The industry had one temporary victory in California this year, where it spent millions of dollars to defeat legislation to ban BPA in children’s food products. The industry (which has continually complained about the “high cost” of complying with the most basic proposals from EPA or Congress to expand the public’s right to know about what products contain toxic chemicals, and which chemicals people should be concerned about) can look forward to spending millions more dollars in California in the near future. But don’t worry, industry profits remain healthy during these tough economic times. And they’ve shown that they’ll spend whatever it takes on lobbyists, paid scientists, misleading ad campaigns, and, of course, campaign contributions to member of Congress, to ensure that they can block as much reform as possible.
The industry will say: all of the hundreds of peer-reviewed studies by independent scientists not funded by the chemical industry that show strong associations between BPA and breast and prostate cancer, as well as effects on the reproductive system are wrong, mistaken, etc. etc. My colleague Dr. Sarah Janssen and many others have responded to those bogus charges repeatedly. But, even if we acknowledge that everything there is to be known about BPA is not yet known, that is hardly an argument for keeping BPA in baby bottles, sippy cups, or any other packaging where it can migrate into our food supply. BPA is routinely found in more than 90% of us, even though it is quickly excreted from our bodies (we pee it out). That means we are essentially being exposed to BPA constantly, and the major source of that exposure is our food (including beverages). BPA crosses the placental wall, which means the developing fetus is being exposed in utero (not only to BPA, but to dozens, and possibly hundreds of other toxic chemicals).

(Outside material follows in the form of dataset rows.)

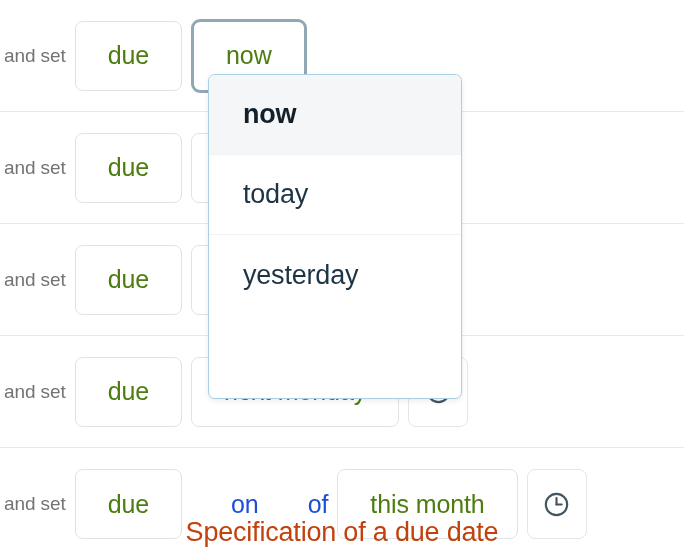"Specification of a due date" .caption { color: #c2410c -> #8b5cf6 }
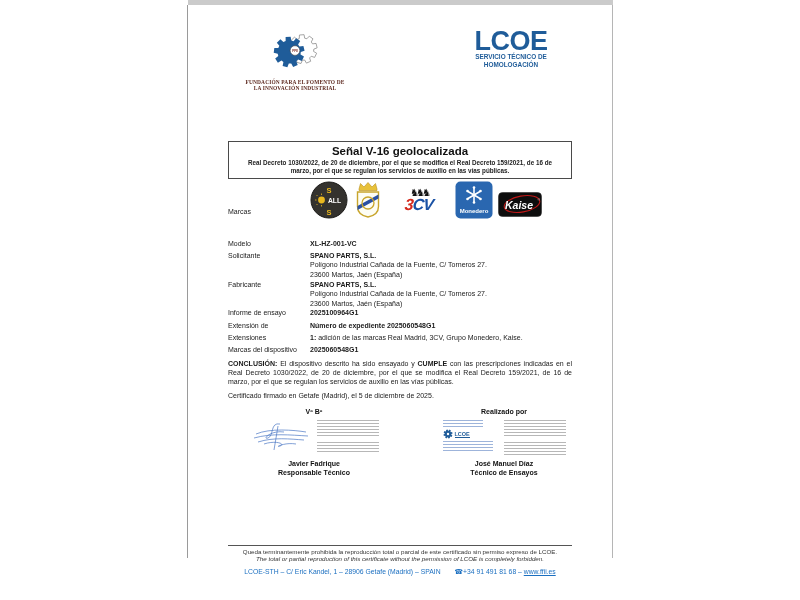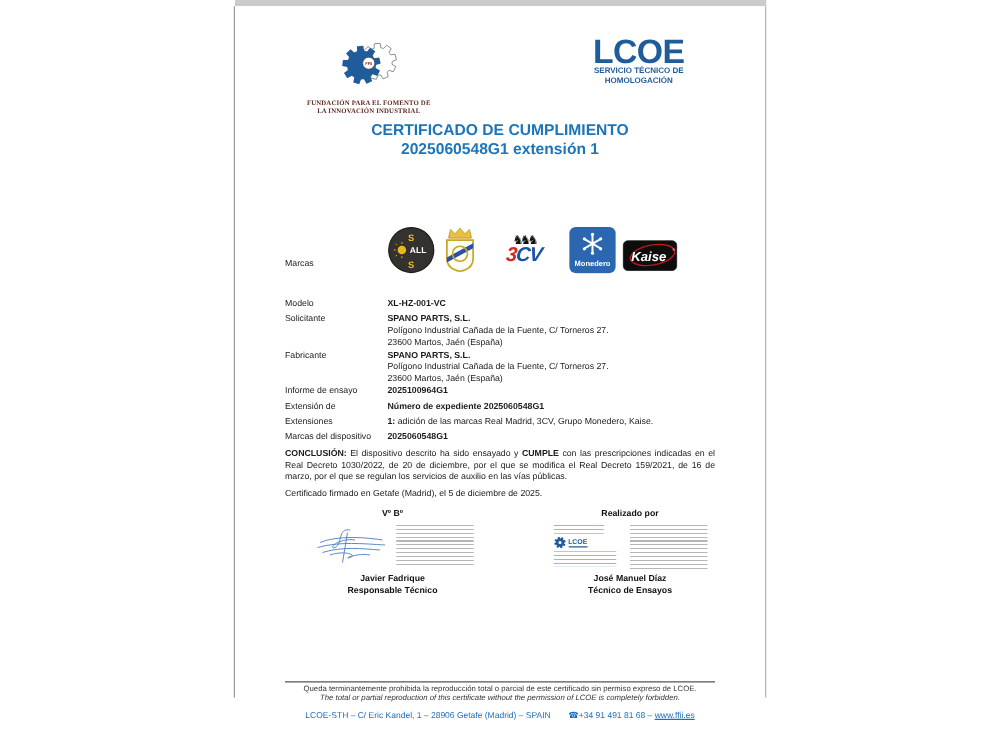"CERTIFICADO DE CUMPLIMIENTO" div.sec { html: <div> <div>CERTIFICADO DE CUMPLIMIENTO</div> <div>2025060548G1 extensión 1</div> </div> -> none }
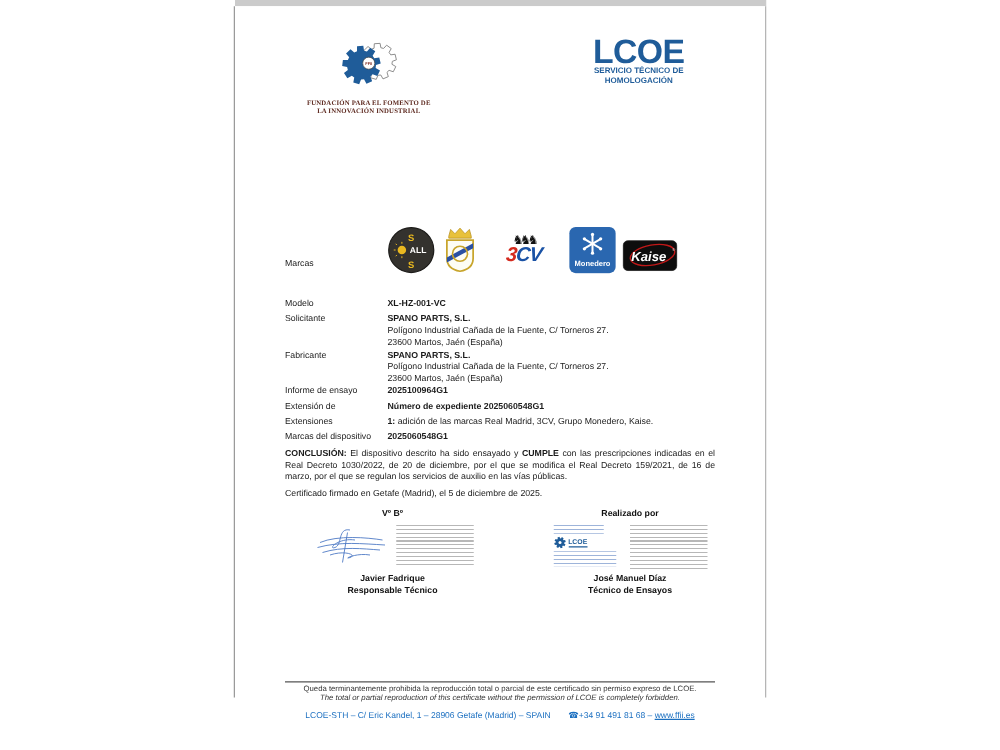"Señal V-16 geolocalizada" div.sec { html: none -> <div> <div>Señal V-16 geolocalizada</div> <div>Real Decreto 1030/2022, de 20 de diciembre, por el que se modifica el Real Decreto 159/2021, de 16 de marzo, por el que se regulan los servicios de auxilio en las vías públicas.</div> </div> }
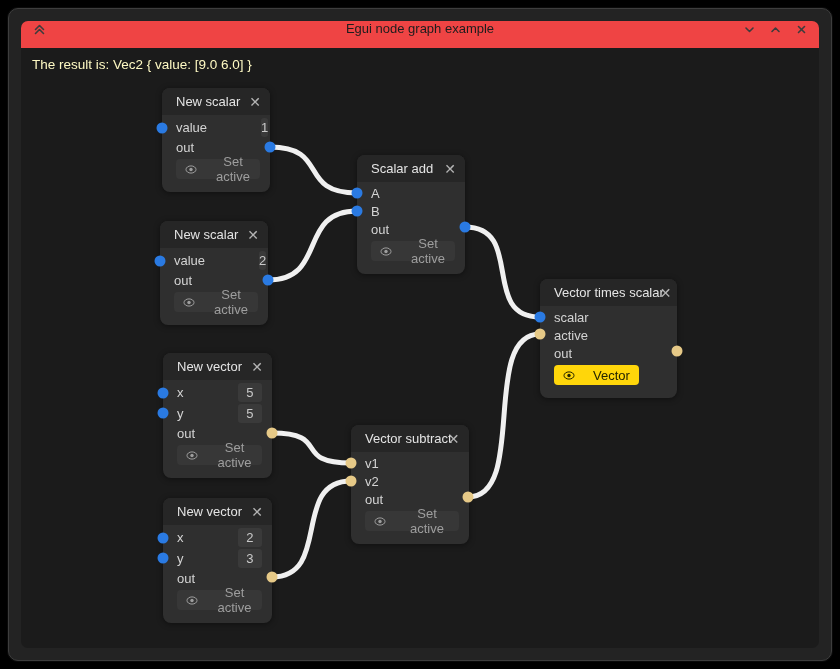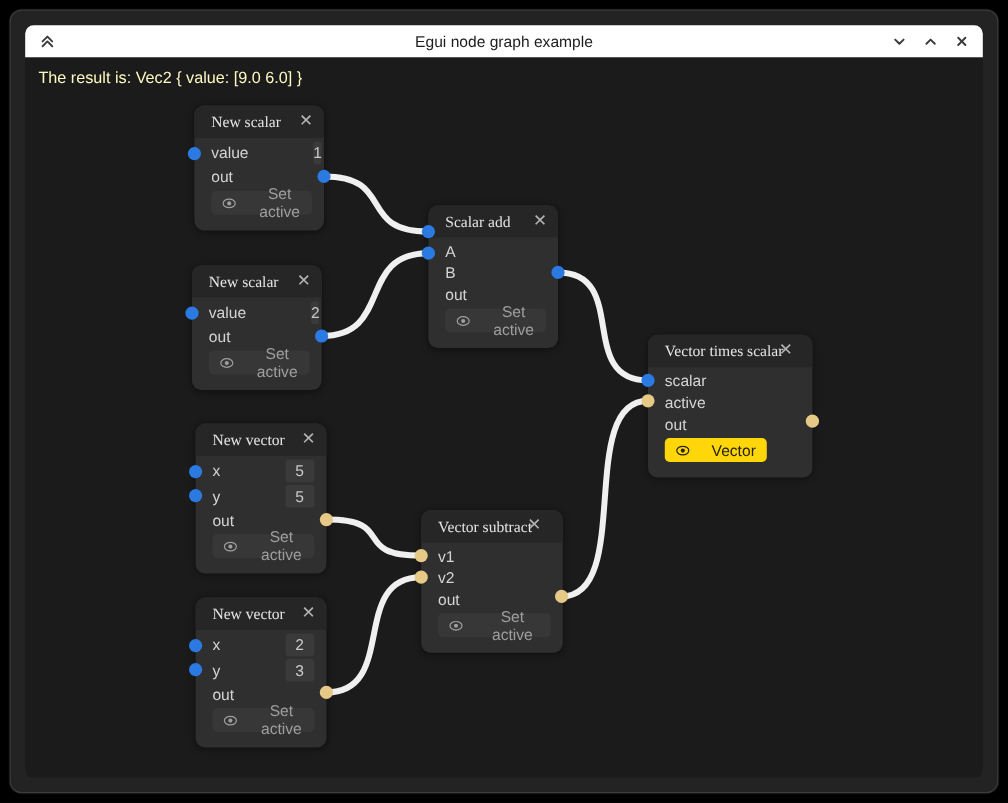"Egui node graph example" .titlebar { align-items: center -> flex-start; background: #ffffff -> #ef4444 }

The failure to protect the public from constant exposure to BPA is one part of a much larger problem: our current laws do not protect us from unsafe chemicals, and keep us in the dark about the potential effects of thousands of others, which may be unsafe. That is why NRDC and our coalition, the Safe Chemicals Healthy Families campaign, is working to reform the Toxic Substances Control Act (TSCA).
The chemical industry has given lip service to supporting TSCA reform and the need to protect children from unsafe chemicals (the trick being that, in the chemical industry’s view, there are no unsafe chemicals). The Feinstein amendment was an attempt to take a tentative baby step toward reform. But the Chemical Industry snuffed it out. So, big win for chemical industry lawyers on K Street. For the children of America and their parents? Not so much.